В последующие годы при встречах с маршалом Коневым отцу каждый раз вспоминался уставленный посудой стол, Маленков, без выражения бубнящий текст письма, и Сталин, прихлопывающий ладошкой по столу.
В разыгрывавшемся Сталиным сценарии курортологу Третьякову отводилась важная роль разоблачителя «коварных методов сионистских убийц в белых халатах», покушавшихся на жизнь его, сталинских, соратников. И вот теперь министра Третьякова не могла не преследовать мысль: не спишут ли на него смерть Сталина. О том же беспокоились и врачи у постели больного; они, по свидетельству отца, боялись к нему даже притронуться.
В сообщении Пленуму ЦК Третьяков почти слово в слово повторил уже опубликованный в «Правде» бюллетень: температура, давление крови, дыхание Чейн-Стокса. Дальше все пошло по составленному Берией сценарию. Отец предоставил слово Маленкову. Георгий Максимилианович произнес несколько общих фраз об ответственности перед страной в сложившейся обстановке, о необходимости консолидации власти.
Маленков покидает трибуну, и отец приглашает следующего оратора, Лаврентия Павловича Берию, предложившего временно назначить главой правительства СССР вместо еще не умершего Сталина – Маленкова.
– Правильно! Утвердить, – привычно поддержали Берию присутствовавшие103.
Им, людям опытным, все стало ясным: Берия – Маленков или Маленков – Берия и, скорее всего, Хрущев – вот на сегодняшний день ядро нового руководства страной. В противном случае и выступали бы другие люди, и в председательском кресле сидел иной человек.
В 8 часов 40 минут вечера 5 марта 1953 года в зал вошел дежурный и что-то прошептал на ухо сидевшему рядом с отцом Берии.

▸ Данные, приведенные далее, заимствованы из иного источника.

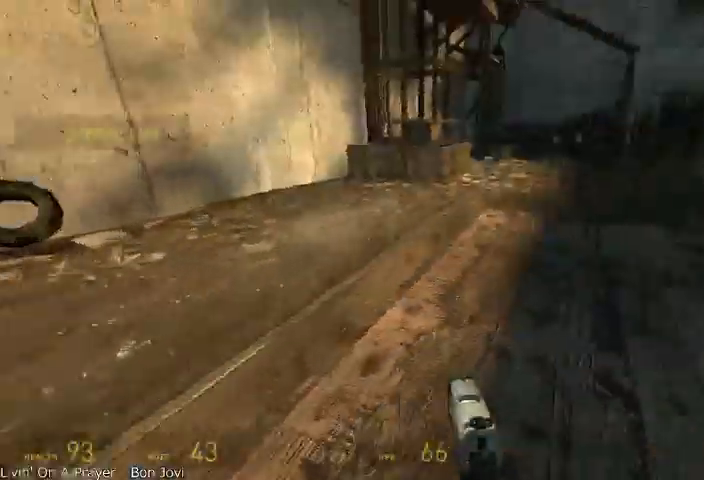
{"keys": ["d", "shift"], "mouse": ["wheel_up"], "events": [[125, "d", "up"], [167, "alt", "down"], [375, "d", "down"], [375, "mouse_wheel_up", "down"], [458, "w", "up"], [500, "alt", "up"], [500, "shift", "down"]]}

Тот кивнул головой и в свою очередь зашептал на ухо отцу: «Сталин плох, надо поспешить в Волынское, через час-полтора уже будет поздно».
Хрущев, не объясняя причин, объявил перерыв на два часа, до одиннадцати ночи.
Члены нового, пока еще не избранного Пленумом, Президиума ЦК поехали на дачу Сталина. Они едва успели, в 9 часов 50 минут вечера по московскому времени Сталин испустил дух.